Quando, no inicio deste junho, a Anfavea refez para baixo, pela segunda vez no ano, sua projeção de vendas e de produção de veículos para 2015, a entidade, na prática, formalizou algo que até as paredes mais distraídas das salas de trabalho dos executivos deste setor já vinham ouvindo com alguma frequência.
Ou seja: originalmente esperado para o segundo trimestre, o início do processo de retomada das vendas do setor atrasará. Ficará muito provavelmente para o terceiro trimestre. Talvez até para último quarto do ano.
Como intervalo de tempo, a mudança nem chega a ser tão significativa – algo de três a seis meses. Todavia, como a projeção da entidade segue o calendário gregoriano, que termina em dezembro, esta redução no numero de meses ainda disponíveis em 2015 para a recuperação das vendas até agora perdidas potencializou sobremaneira o impacto negativo de maio no resultado final do ano.
Daí, aliás, a provável explicação para o fato da repercussão da nova projeção da Anfavea ter sido bem acima do que seria razoável pela dimensão real do fato. É um cenário que permite, de fato, várias interpretações.
De forma geral, as empresas entraram neste ano projetando vendas fracas no primeiro trimestre em função do esperado ajuste fiscal federal. O início de recuperação se daria a partir do começo do segundo trimestre.
Neste quadro, as vendas no segundo semestre compensariam a queda a ser registrada no primeiro e, na conta final do ano, o resultado seria igual a zero, pouco a mais, pouco a menos. Quando foi ficando evidente que as complicações na esfera política alongariam o prazo do ajuste fiscal, o que adiaria o início do processo de retomada do setor mais para o final do segundo trimestre, a Anfavea refez pela primeira vez sua projeção para este ano. Para menos 10%.

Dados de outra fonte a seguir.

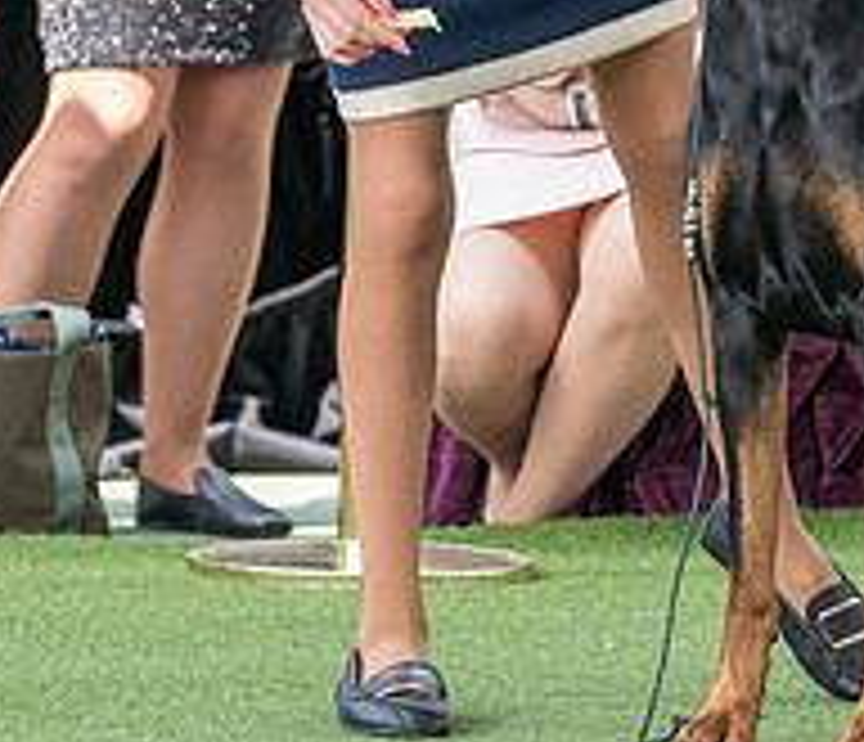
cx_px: 819
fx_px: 12716
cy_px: -213
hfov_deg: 3.9
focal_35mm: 483
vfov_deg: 3.3
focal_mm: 129
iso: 800
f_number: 4.5
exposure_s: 1/800
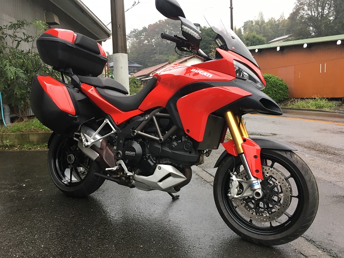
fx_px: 288
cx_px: 172
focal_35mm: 29
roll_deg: +0.6
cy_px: 129
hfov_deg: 61.7
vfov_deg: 48.2
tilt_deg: -4.9
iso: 25
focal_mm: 4.15
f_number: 2.2
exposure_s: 1/30
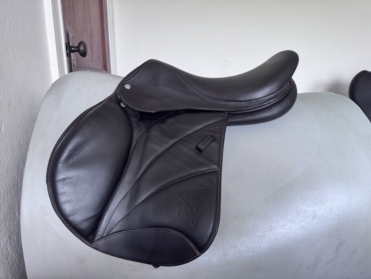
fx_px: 257
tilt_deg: -13.9
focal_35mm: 24
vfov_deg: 56.8
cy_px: 140
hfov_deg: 71.6
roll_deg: +0.3
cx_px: 186
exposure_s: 1/119
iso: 200
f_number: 1.78
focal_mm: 6.76
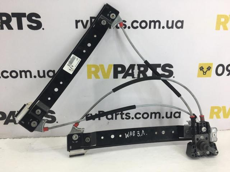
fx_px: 193
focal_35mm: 29
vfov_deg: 48.2
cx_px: 115
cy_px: 86
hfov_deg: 61.7
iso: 40
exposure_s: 1/100
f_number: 2.2
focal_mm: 4.15
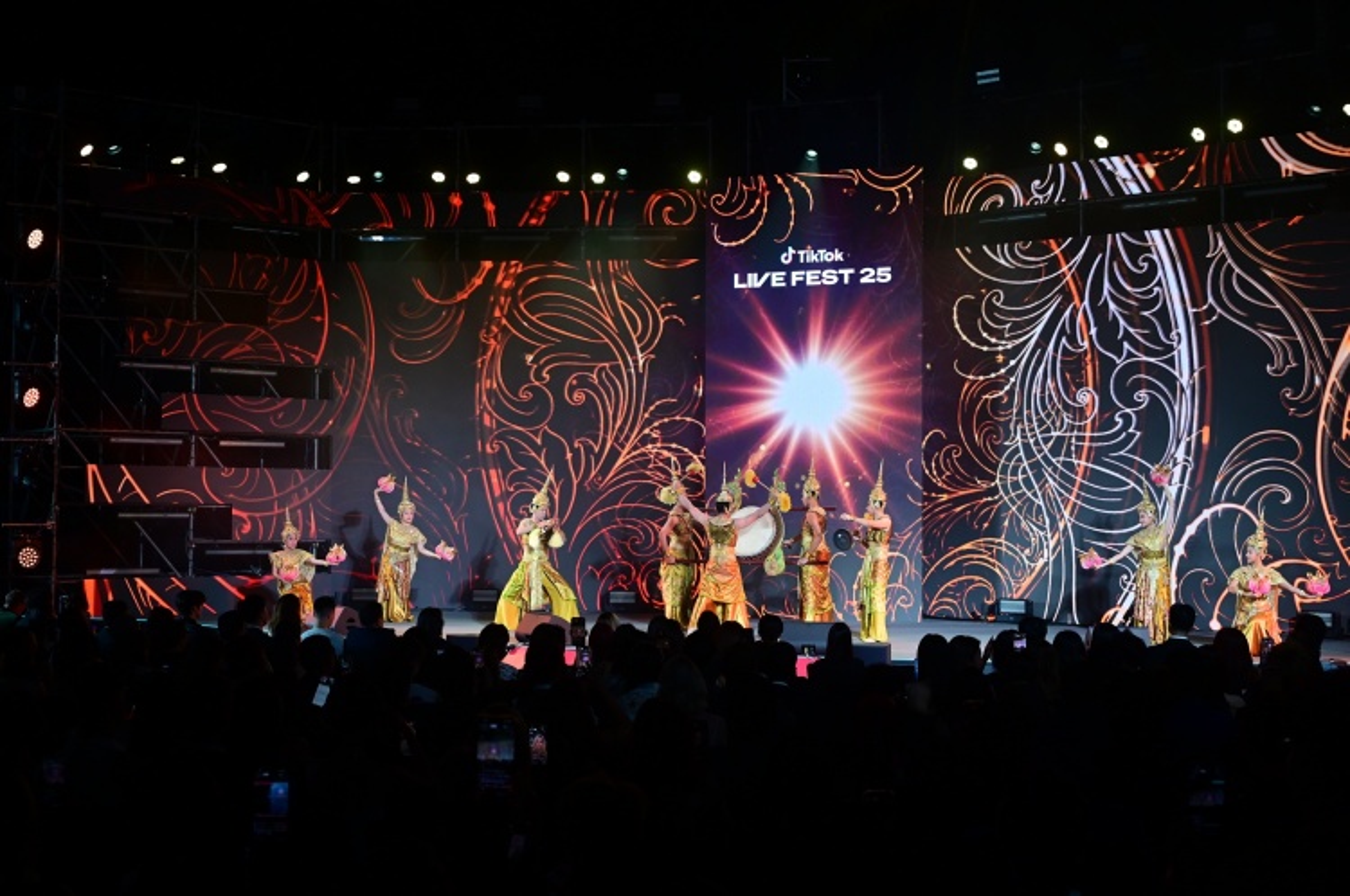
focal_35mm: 42
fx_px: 1573
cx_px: 675
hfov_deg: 46.5
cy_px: 448
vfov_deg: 31.8
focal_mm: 42
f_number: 5
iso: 1600
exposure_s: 1/320
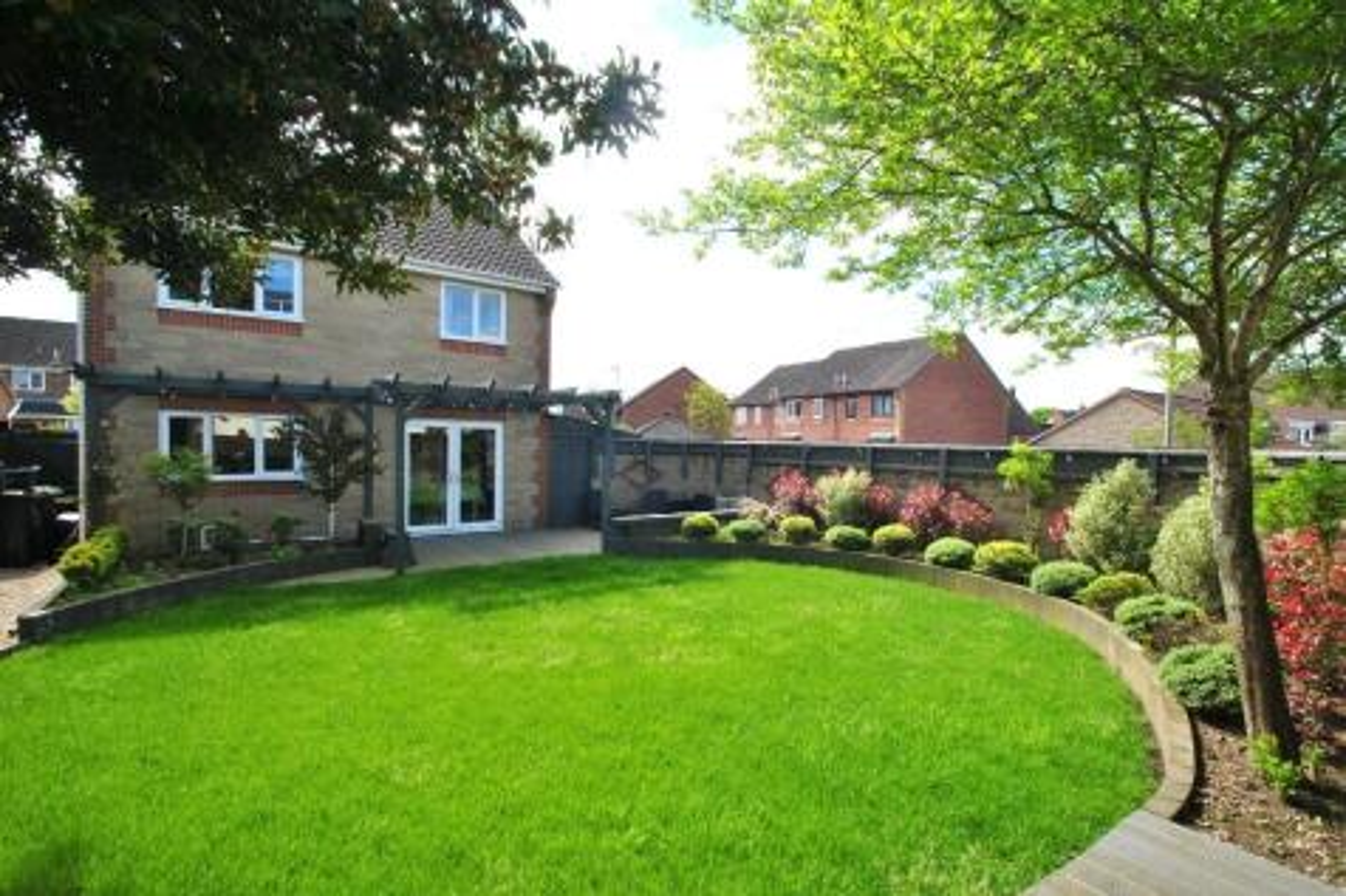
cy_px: 448
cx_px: 673
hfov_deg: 100.4
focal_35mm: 15
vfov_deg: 77.3
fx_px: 561
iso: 200
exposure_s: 1/160
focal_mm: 10
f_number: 9
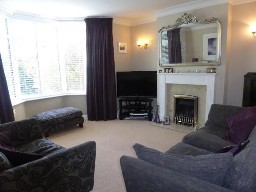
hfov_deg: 71.6
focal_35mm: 24
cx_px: 128
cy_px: 96
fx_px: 177
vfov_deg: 56.8
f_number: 3.3
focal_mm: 4.3
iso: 400
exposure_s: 1/60
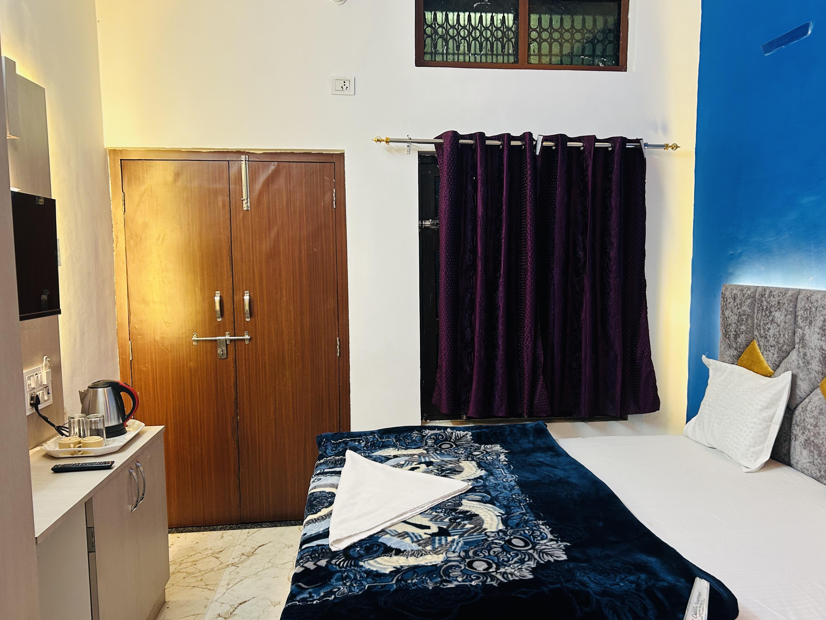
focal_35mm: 29
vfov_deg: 48.2
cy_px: 321
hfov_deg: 61.6
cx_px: 439
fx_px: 692
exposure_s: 1/50
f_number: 1.5
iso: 125
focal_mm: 5.7
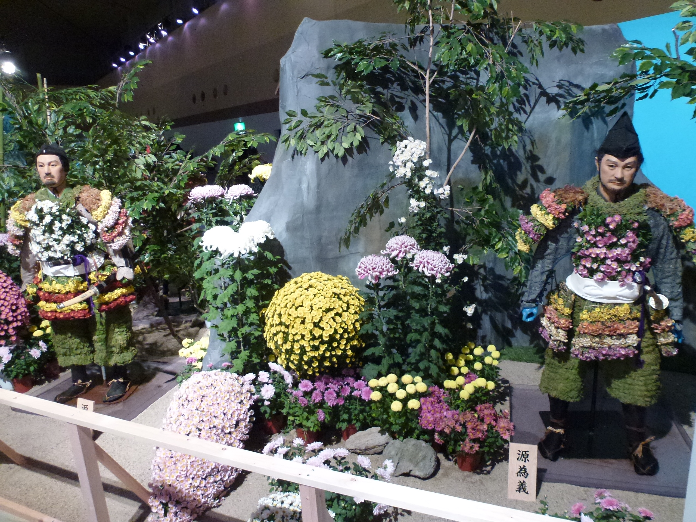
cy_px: 261
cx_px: 348
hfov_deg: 71.6
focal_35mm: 24
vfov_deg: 56.8
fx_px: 483
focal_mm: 4.3
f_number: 3.3
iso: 400
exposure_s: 1/25
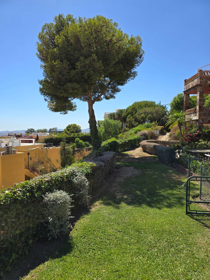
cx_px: 105
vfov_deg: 73.9
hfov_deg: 58.9
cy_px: 140
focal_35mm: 23
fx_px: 186
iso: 12
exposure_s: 1/752
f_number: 1.7
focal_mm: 6.3
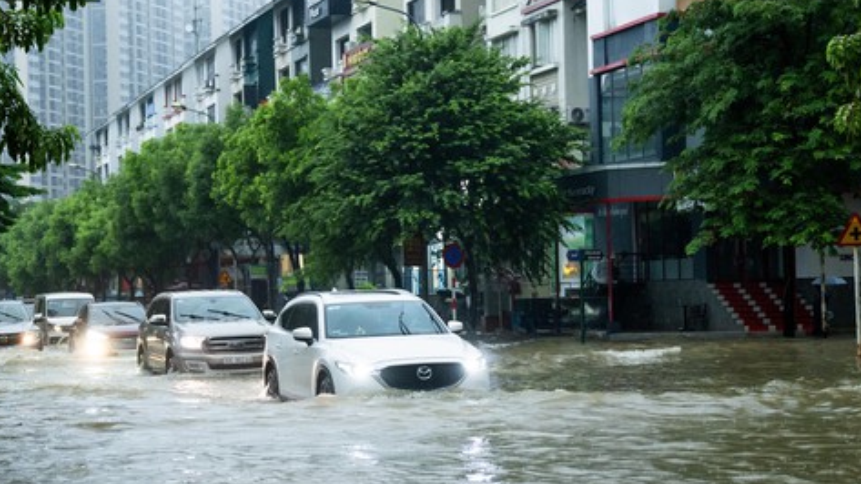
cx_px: 413
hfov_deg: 27.2
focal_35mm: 78
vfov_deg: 15.5
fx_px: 1781
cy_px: 248
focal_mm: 55
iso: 1600
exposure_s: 1/250
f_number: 3.2
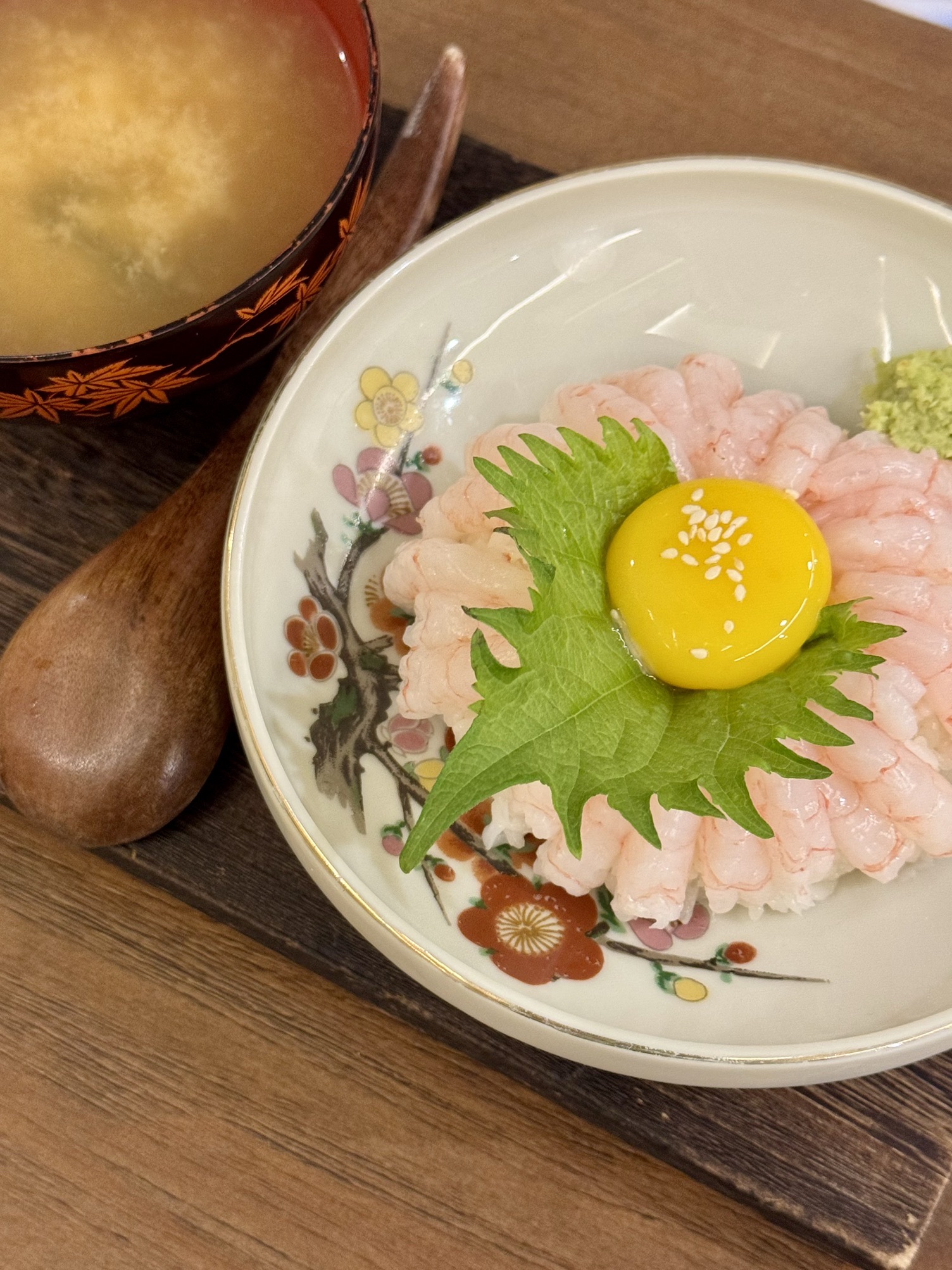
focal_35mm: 48
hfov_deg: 30.3
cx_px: 476
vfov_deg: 39.7
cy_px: 635
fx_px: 1760
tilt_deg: -64.8
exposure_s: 1/33
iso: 250
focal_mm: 6.76
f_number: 1.78
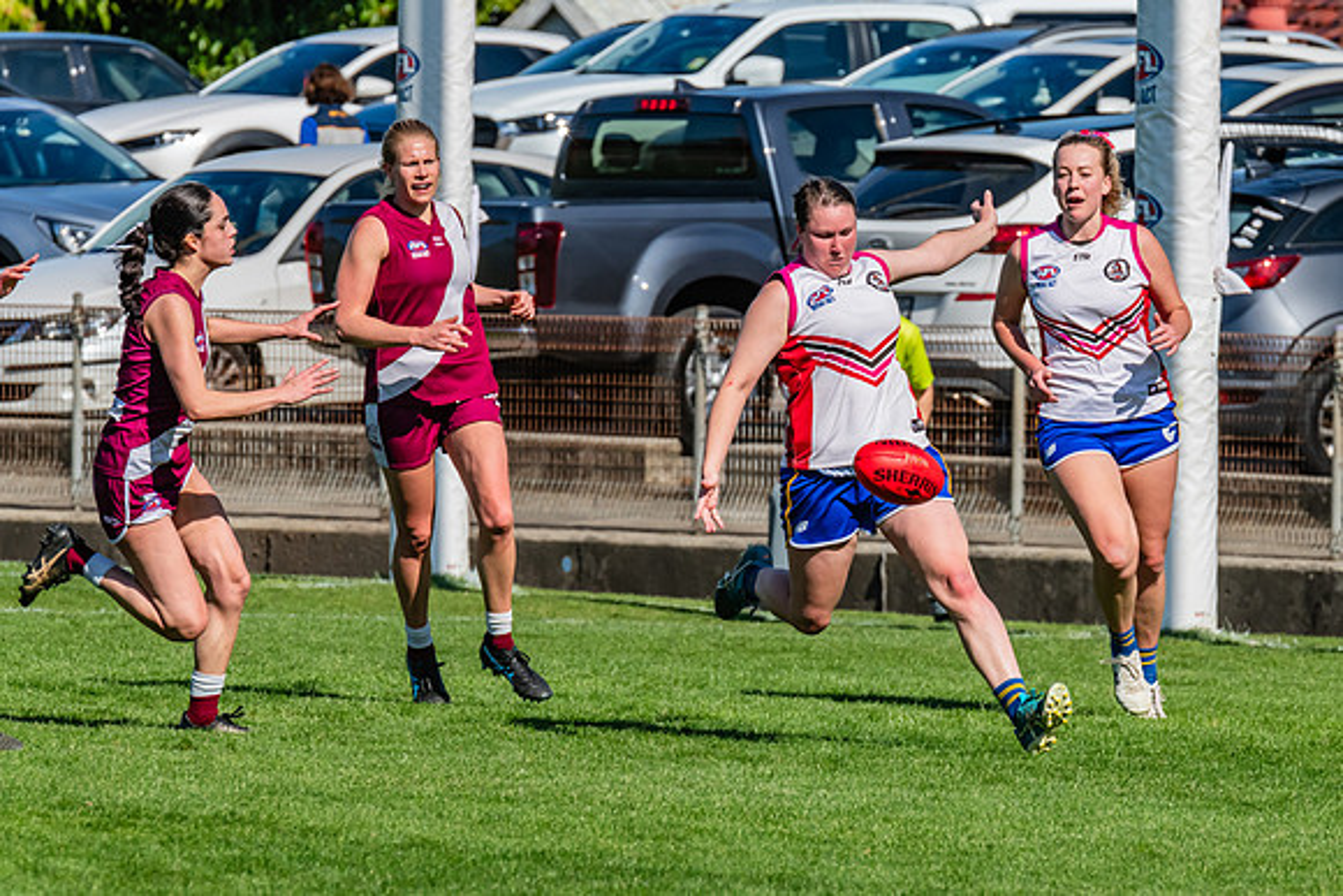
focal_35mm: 462
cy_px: 503
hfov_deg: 4.5
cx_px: 809
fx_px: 17246
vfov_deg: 3.0
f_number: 13
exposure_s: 1/1250
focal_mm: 380
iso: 800
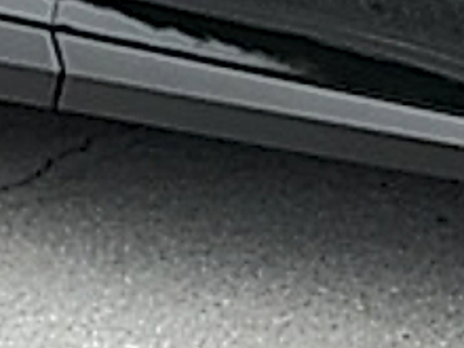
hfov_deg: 9.1
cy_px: -553
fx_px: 2828
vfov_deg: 6.6
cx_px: 711
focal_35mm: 211
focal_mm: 3
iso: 16
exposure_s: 1/130
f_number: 1.8
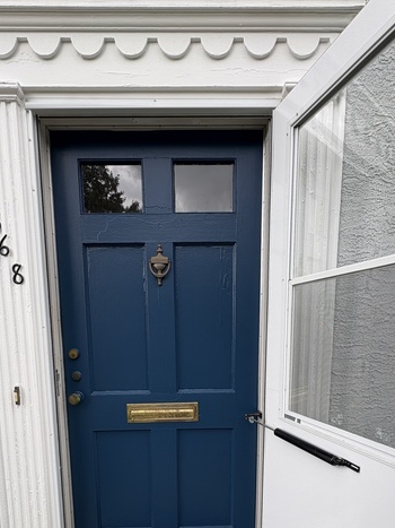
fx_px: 304
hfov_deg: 65.9
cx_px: 187
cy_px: 371
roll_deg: +0.4
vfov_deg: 77.8
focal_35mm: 20
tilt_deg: -5.9
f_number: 2.2
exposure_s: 1/117
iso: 40
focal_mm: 2.22
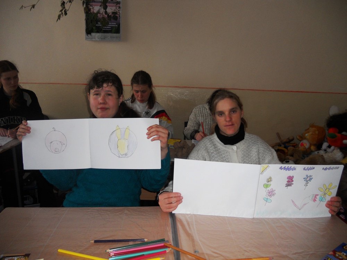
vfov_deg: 51.4
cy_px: 130
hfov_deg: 65.3
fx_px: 271
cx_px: 174
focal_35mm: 27
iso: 80
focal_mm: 4.9
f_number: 3.2
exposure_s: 1/25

Não sem razão. Afinal, se antes se projetava um trimestre de queda, um de relativo equilíbrio e dois com algum crescimento, o novo cenário passava a indicar até cinco meses de queda, os mesmos três de relativo equilíbrio e apenas quatro com algum crescimento.
Nas contas apresentadas pela Anfavea no início de junho, na prática passa-se a admitir como possível que, neste ano, de seis até nove meses poderão ser de queda em relação ao período anterior. Restariam, então, para compensar a queda, apenas três meses com relativo equilíbrio ou, na melhor das hipóteses, algum crescimento. Muito pouco.
Resultado: nova projeção para 2015, agora com queda de 17,8% na produção e de 20,6% na produção de veículos.
Há, no entanto, pelo menos um ponto que merece análise mais acurada neste cenário: ao contrário do que pode ter sido equivocadamente interpretado pela ampla repercussão da nova mudança nas projeções da Anfavea, não houve, em maio, qualquer degradação mais acentuada dos números em relação ao primeiro quadrimestre do ano.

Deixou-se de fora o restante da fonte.